Excluding players captaining countries that hadn’t played Test cricket before, only one man has captained his national team on debut in the last 50 years, New Zealand’s Lee Germon in 1995. While acknowledging that the Proteas have not selected a full-strength touring squad, seven of the selected players have played at least one Test, so you would have thought one of them might have gotten the nod on experience alone. Still, Brand, who originally had hoped to qualify for the English team through residency before moving back to South Africa, seems to have the backing of the coach, with Conrad rumoured to have wanted him selected instead of Dean Elgar for the recently completed India series. With 363 runs at an average of 25.9 in FC cricket heading into the series, he’s had a bit of a lean time of it, but he’ll be hoping to turn that all around.

  • Dane Piedt

Having given up on his Protea career back in 2020 to chase the American Dream, Piedt is back in the Test set-up through a combination of fortune and his own performances. The first iteration of his Test career saw him take 26 wickets in nine Tests at an average of 45.19, but he did show hints of being a Test-quality spinner. He took four-wicket hauls in his first three innings, and does have a five-wicket haul at Test level vs England, so he has shown proof of concept when it comes to Test quality. But it’s been four-and-a-half years since his last Test, a horror performance in Ranchi, where he took 1/101 in 18 overs as he struggled for both control and penetration. His 26 wickets have come at an average of 18.53 in FC cricket this season, so much like Hamza, he’ll be a man with something to prove while being in red-hot form.

  • Keegan Petersen

It was a toss-up between Petersen and Bedingham for this last spot. I suppose I could have made this a six-person list, but ultimately, that would have been extra work that I was not really looking to put out. With 130 FC games and nearly 8000 runs, Petersen is a proven performer.
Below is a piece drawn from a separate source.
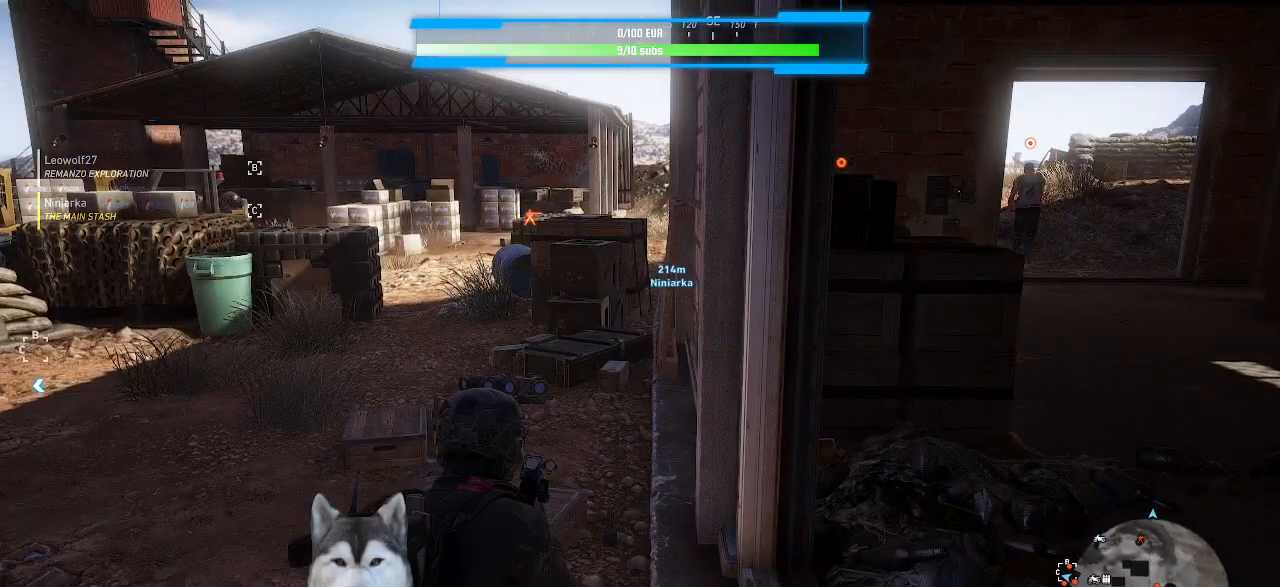
{"keys": [], "mouse": [], "events": []}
But, having shown real promise during the 2021-22 India series, where he scored 276 runs at an average of 46, he’s failed to quite kick on. It’s been nearly two years since he scored a fifty at Test level. Petersen was dropped from the side for the second India Test, and while I’m sure some would call it a squad composition dropping, given the fact that the team went with an extra bowler, the reality is you don’t drop your number four batsman for “composition” purposes, especially when your captain has already been ruled out for injury. 343 runs at FC level at an average of 38.11 isn’t bad, but it’s also not good. Still, he’s scored three scores in excess of fifty in his four SA “A” innings, including a century, so maybe he’s turned a corner.